Medicaid supplemental payment programs are one of the more confusing corners of public-sector healthcare finance. They sound like a discount or a rebate, but they’re actually a parallel payment mechanism — separate from the base Medicaid claim — designed to close the gap between what Medicaid pays and what care actually costs.
For ambulance services, the relevant supplemental payment program is GEMT (Ground Emergency Medical Transportation). Here is how the mechanism works.
The problem the program solves
Medicaid pays ambulance providers a base rate per emergency transport plus a per-mile rate. For most services — especially rural and volunteer departments — those rates do not cover the actual cost of putting an ambulance on the road. The fixed costs of staffing, training, vehicles, and equipment do not scale down to match a low transport volume.
The federal government allows states to close that gap using federal Medicaid matching funds, on the condition that the non-federal share of the supplemental payment comes from a qualifying source — typically a unit of local government.
How the money flows
The flow is counterintuitive the first time you see it:
- The public ambulance service or its parent jurisdiction transfers funds to the state. This is the intergovernmental transfer (IGT) — the non-federal share of the supplemental payment.
- The state draws federal Medicaid matching funds on top of the IGT. In Iowa, the federal match rate (FMAP) typically covers a majority of the total payment.
- The state pays the combined amount back to the ambulance service as a Medicaid supplemental payment.
The net effect: the service ends up with substantially more revenue than it transferred in, because the federal match is added in the middle.
Why the IGT exists
States cannot use their own general fund or any federally-derived funds as the non-federal share. The IGT is the legally-prescribed mechanism for getting non-federal dollars into the state Medicaid account so the federal match can attach.
This is also why only publicly owned or operated services qualify for GEMT. Private companies cannot make an IGT — they’re not units of government.

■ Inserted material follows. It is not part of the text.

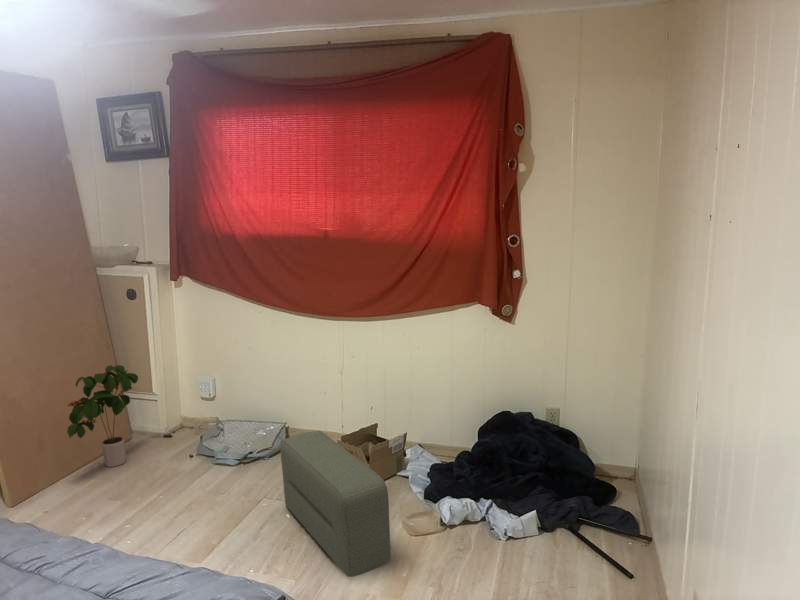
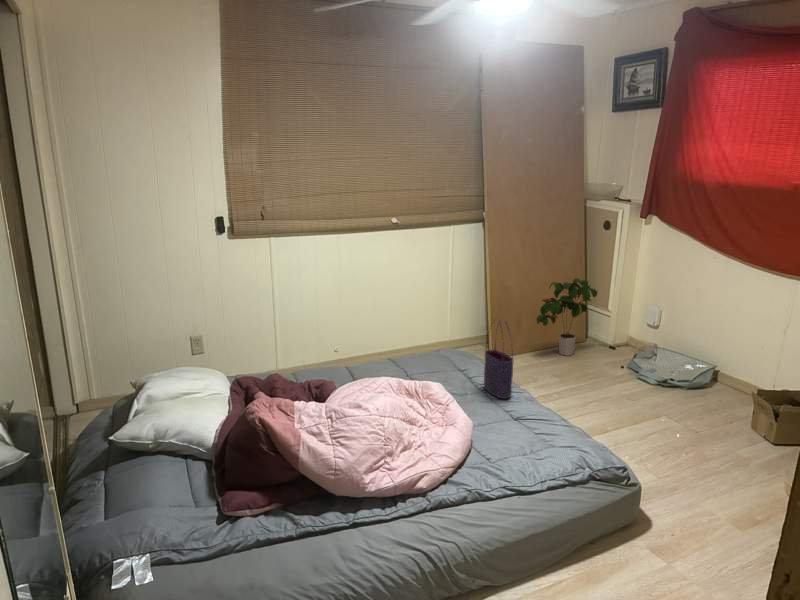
pouf: present [280,431,391,577] -> none [681,373,765,509]
tote bag: none [25,452,86,571] -> present [484,320,513,399]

The cost report is the gatekeeper
The supplemental payment amount is not invented. It is calculated from the annual cost report, which establishes:
- The total cost of providing emergency ground transports for the year
- An average cost per transport
- The gap between that cost and what Medicaid already paid (base + mileage)
That per-transport gap, multiplied by the number of GEMT-eligible Medicaid transports, becomes the supplemental payment.
How this differs from a rate increase
Supplemental payments are paid separately from Medicaid claims. They do not change the base rate. They are calculated and paid annually, prospectively, based on prior-year cost data. Each year, eligibility, the cost report, and the IGT all have to be renewed.
In other words: there is no point at which a service “is on” the program and the payments just keep flowing. The work is annual.
If you don’t file the cost report, the supplemental payments stop. Even if you filed last year. Even if your eligibility hasn’t changed.
What this looks like in practice
For a typical Iowa publicly operated ambulance service running a few hundred GEMT-eligible transports per year, the annual supplemental payment can be a meaningful share of the service’s total Medicaid revenue. The exact figure depends on cost per transport, transport volume, and prior-year reimbursement — and changes each year.
The discipline of doing the cost report well is what determines how much of the available payment your service actually receives.